Problems with manhole covers at the Las Vegas Grand Prix track are “just unacceptable”, Ferrari team boss Frederic Vasseur says.
First practice was cancelled after just nine minutes when Carlos Sainz hit a manhole cover that had come loose.
Esteban Ocon’s Alpine was damaged in the same way before the session was cut short.
Vasseur said Sainz’s car had a damaged chassis, engine and battery and would miss the second session.
The FIA then announced an indefinite delay while all manhole covers around the track were checked.
Vasseur said the damage would “cost a fortune”.
He added: “The show is mega and I am very happy with what [F1 owners] Liberty [Media] did around the race but we have to separate the show and the sporting side.

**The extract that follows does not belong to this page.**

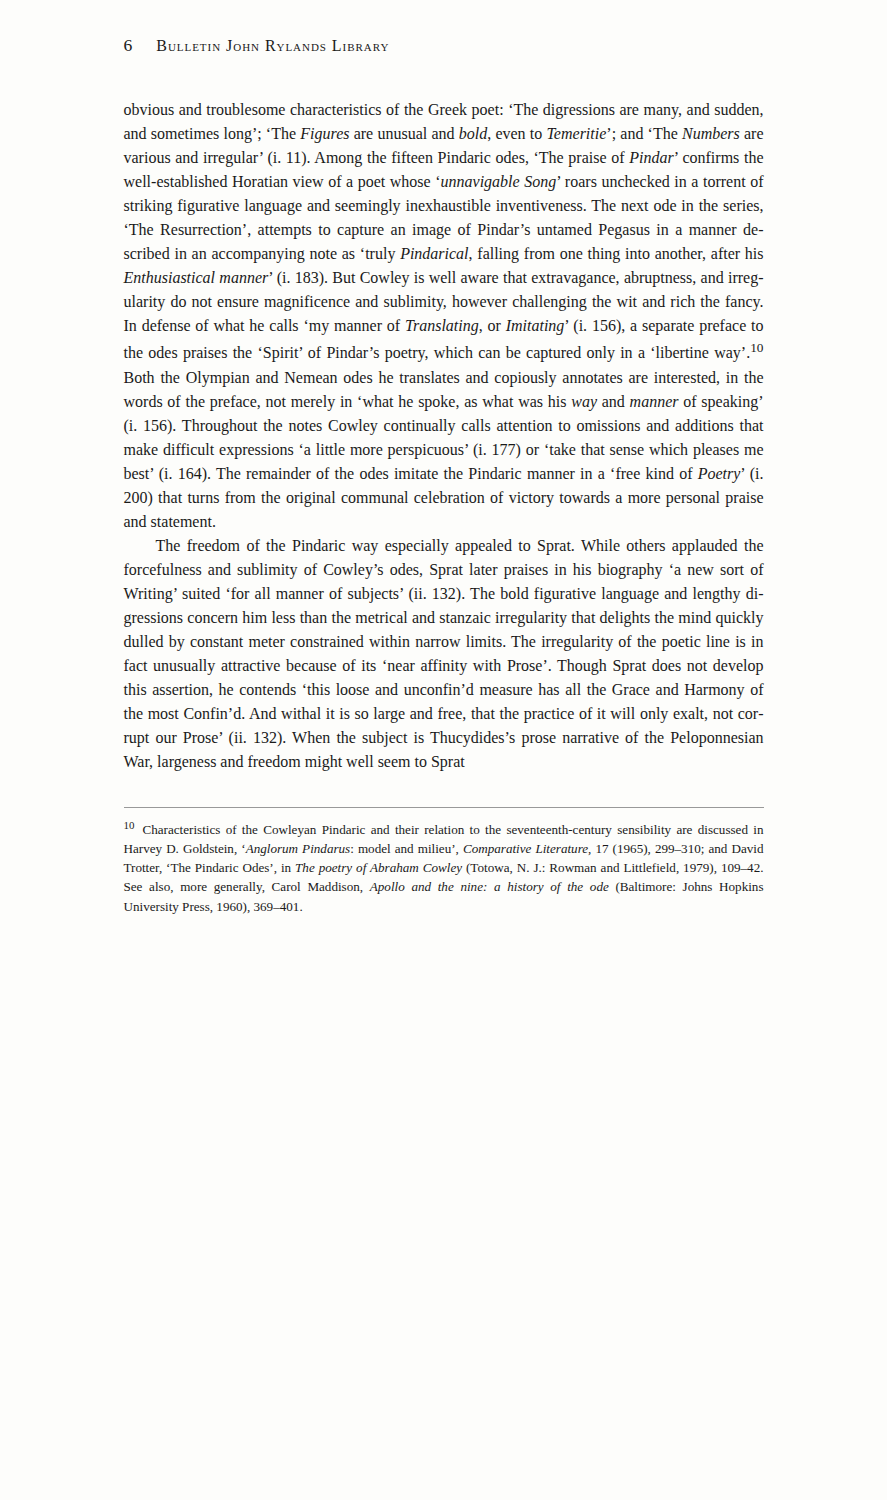6 Bulletin John Rylands Library
obvious and troublesome characteristics of the Greek poet: ‘The digressions are many, and sudden, and sometimes long’; ‘The Figures are unusual and bold, even to Temeritie’; and ‘The Numbers are various and irregular’ (i. 11). Among the fifteen Pindaric odes, ‘The praise of Pindar’ confirms the well-established Horatian view of a poet whose ‘unnavigable Song’ roars unchecked in a torrent of striking figurative language and seemingly inexhaustible inventiveness. The next ode in the series, ‘The Resurrection’, attempts to capture an image of Pindar’s untamed Pegasus in a manner described in an accompanying note as ‘truly Pindarical, falling from one thing into another, after his Enthusiastical manner’ (i. 183). But Cowley is well aware that extravagance, abruptness, and irregularity do not ensure magnificence and sublimity, however challenging the wit and rich the fancy. In defense of what he calls ‘my manner of Translating, or Imitating’ (i. 156), a separate preface to the odes praises the ‘Spirit’ of Pindar’s poetry, which can be captured only in a ‘libertine way’.10 Both the Olympian and Nemean odes he translates and copiously annotates are interested, in the words of the preface, not merely in ‘what he spoke, as what was his way and manner of speaking’ (i. 156). Throughout the notes Cowley continually calls attention to omissions and additions that make difficult expressions ‘a little more perspicuous’ (i. 177) or ‘take that sense which pleases me best’ (i. 164). The remainder of the odes imitate the Pindaric manner in a ‘free kind of Poetry’ (i. 200) that turns from the original communal celebration of victory towards a more personal praise and statement.
The freedom of the Pindaric way especially appealed to Sprat. While others applauded the forcefulness and sublimity of Cowley’s odes, Sprat later praises in his biography ‘a new sort of Writing’ suited ‘for all manner of subjects’ (ii. 132). The bold figurative language and lengthy digressions concern him less than the metrical and stanzaic irregularity that delights the mind quickly dulled by constant meter constrained within narrow limits. The irregularity of the poetic line is in fact unusually attractive because of its ‘near affinity with Prose’. Though Sprat does not develop this assertion, he contends ‘this loose and unconfin’d measure has all the Grace and Harmony of the most Confin’d. And withal it is so large and free, that the practice of it will only exalt, not corrupt our Prose’ (ii. 132). When the subject is Thucydides’s prose narrative of the Peloponnesian War, largeness and freedom might well seem to Sprat
10 Characteristics of the Cowleyan Pindaric and their relation to the seventeenth-century sensibility are discussed in Harvey D. Goldstein, ‘Anglorum Pindarus: model and milieu’, Comparative Literature, 17 (1965), 299–310; and David Trotter, ‘The Pindaric Odes’, in The poetry of Abraham Cowley (Totowa, N. J.: Rowman and Littlefield, 1979), 109–42. See also, more generally, Carol Maddison, Apollo and the nine: a history of the ode (Baltimore: Johns Hopkins University Press, 1960), 369–401.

“The opening ceremony (on Wednesday) was something mega in F1 but it is not because you are doing this that you don’t have to do the job on the sporting side. You can do the show and do a good job on the sporting side.”
The track was inspected and declared fit for racing by governing body the FIA before running began.
F1, which unusually is acting as the promoter for this race itself, has spent more than £500m on preparations for the race. This includes a buying plot of land in Las Vegas, on which it has built the largest pit building on the F1 calendar and prepared the track.
The pit building will become a permanent presence for F1 in the Nevada city.
Hosting a grand prix in Las Vegas is the culmination of 40 years of on-and-off effort and has succeeded because of buy-in from the casinos, who expect to make millions of dollars and see the race as part of Las Vegas’ bid to become a global centre for sport.
McLaren Racing chief executive officer Zak Brown said: “I don’t think it was because corners were cut. They have spared no expense on the event. We just have to work out what happened and fix it. I think they just got it wrong.”
Williams team boss James Vowles pointed out that modern F1 cars generated “huge amounts of suction” from their underbodies and “they just experienced a force they weren’t expecting”.
Alpine were also forced to replace the chassis on Ocon’s car following his incident.
Ocon hit the same drain as Sainz had while he was retuning to the pits after the red flag had been shown for the Ferrari’s incident. The team received no warning from race control about debris or problems on track.
Alfa Romeo’s Zhou Guanyu had a narrow escape. The Chinese was the first driver along after Sainz’s incident and had to take avoiding action to miss the detached drain cover.
The FIA spokesperson said: “Following inspection, it was the concrete frame around a manhole cover that has failed.”
It is not the first time a drain cover has caused problems on an F1 track.
At the 2019 Azerbaijan Grand Prix, first practice was cancelled when George Russell’s Williams hit a drain cover and was badly damaged.
At the time the first session was stopped, drivers were just beginning to familiarise themselves with the track. Charles Leclerc’s Ferrari was faster by 2.5 seconds than the Haas cars of Nico Hulkenberg and Kevin Magnussen.